## [EXERCISE 1]
In the rows below, return verbatim the stretch from the start of the rows through the line containing "Subject of this 3D bounding box request: the shrub", leaving out any picture.

## [SOURCE EXTRACT]
*** Begin section ***

2026 IIHF U18 Women's World Championship Division III

Tournament details
- Host country: Thailand
- City: Bangkok
- Venue: 1 (in 1 host city)
- Dates: 29 January – 4 February 2026 (Cancelled)
- Teams: 5

= 2026 IIHF U18 Women's World Championship Division III =

International youth ice hockey tournament

The 2026 IIHF U18 Women's World Championship Division III was a planned international under-18 women's ice hockey tournament organized by the International Ice Hockey Federation (IIHF). It would have been played in Bangkok, Thailand, from 29 January to 4 February 2026. Division III represents the sixth tier of the IIHF U18 Women's World Championship.

The tournament was cancelled on 21 January 2026, citing "unforeseen circumstances, which made it impossible to stage the tournament as planned."

*** End section ***

## [EXERCISE 2]
Retype the stretch of the tournament article above from "Tournament details" through "Women's World Championship.".

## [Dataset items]
*** Begin section ***

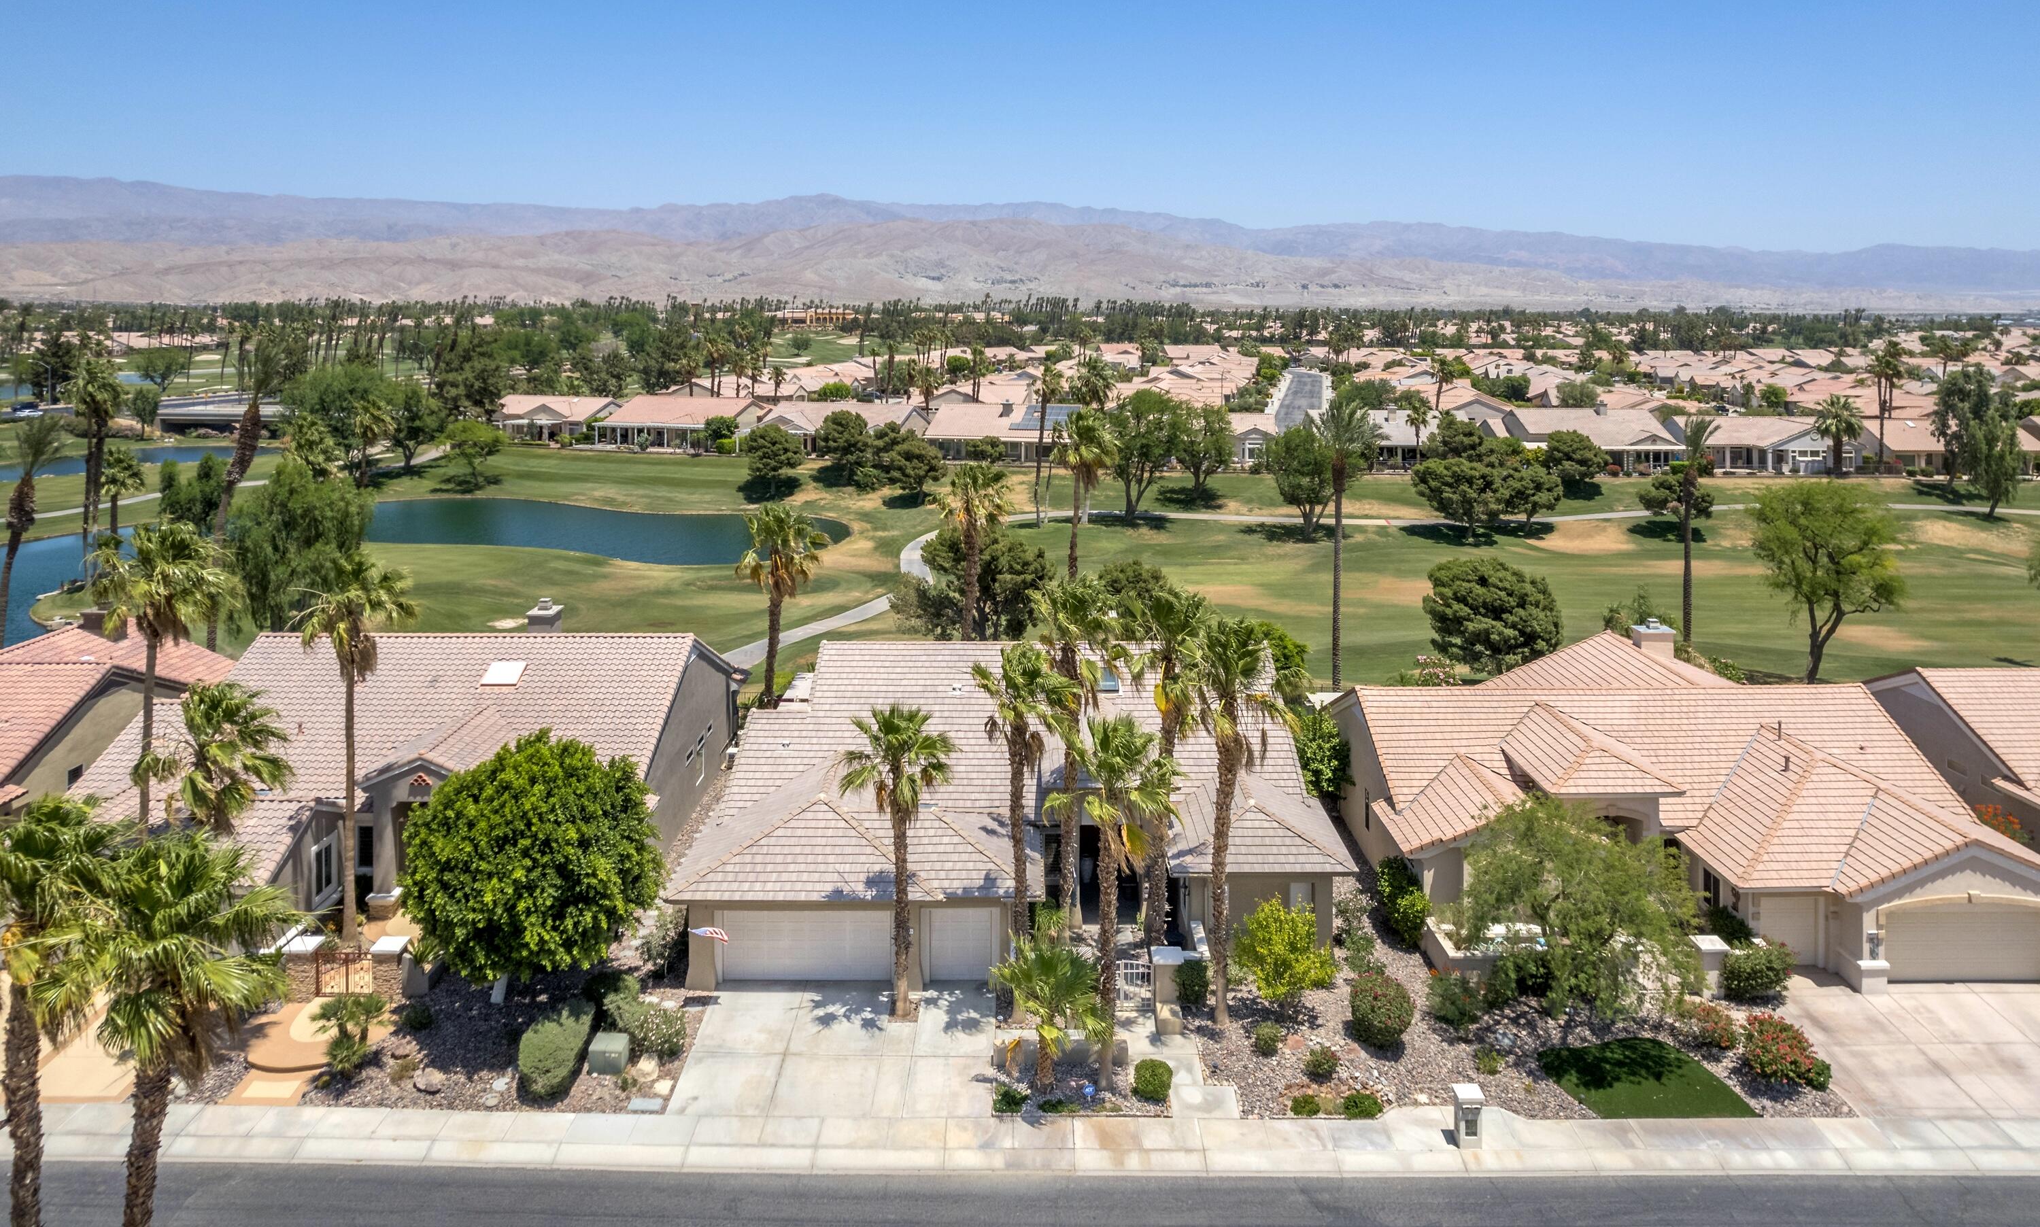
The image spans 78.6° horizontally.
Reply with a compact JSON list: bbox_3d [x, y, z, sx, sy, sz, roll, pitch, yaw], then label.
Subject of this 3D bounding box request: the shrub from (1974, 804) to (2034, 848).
[{"bbox_3d":[34.492,7.783,43.362,1.850,2.050,1.750,0,13,0],"label":"shrub"}]

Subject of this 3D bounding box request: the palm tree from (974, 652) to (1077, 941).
[{"bbox_3d":[0.102,5.967,32.761,2.800,10.700,2.800,0,13,0],"label":"palm tree"}]

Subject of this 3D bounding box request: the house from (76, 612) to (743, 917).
[{"bbox_3d":[-21.668,4.506,45.460,19.100,6.900,21.600,0,14,0],"label":"house"}]

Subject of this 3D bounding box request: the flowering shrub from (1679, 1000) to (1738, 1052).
[{"bbox_3d":[18.499,10.945,33.376,1.400,0.900,1.250,0,13,0],"label":"flowering shrub"}]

*** End section ***

## [YOUR SOLUTION 1]
The image spans 78.6° horizontally.
Reply with a compact JSON list: bbox_3d [x, y, z, sx, sy, sz, roll, pitch, yaw], then label.
Subject of this 3D bounding box request: the shrub from (1974, 804) to (2034, 848).

## [YOUR SOLUTION 2]
Tournament details
- Host country: Thailand
- City: Bangkok
- Venue: 1 (in 1 host city)
- Dates: 29 January – 4 February 2026 (Cancelled)
- Teams: 5

= 2026 IIHF U18 Women's World Championship Division III =

International youth ice hockey tournament

The 2026 IIHF U18 Women's World Championship Division III was a planned international under-18 women's ice hockey tournament organized by the International Ice Hockey Federation (IIHF). It would have been played in Bangkok, Thailand, from 29 January to 4 February 2026. Division III represents the sixth tier of the IIHF U18 Women's World Championship.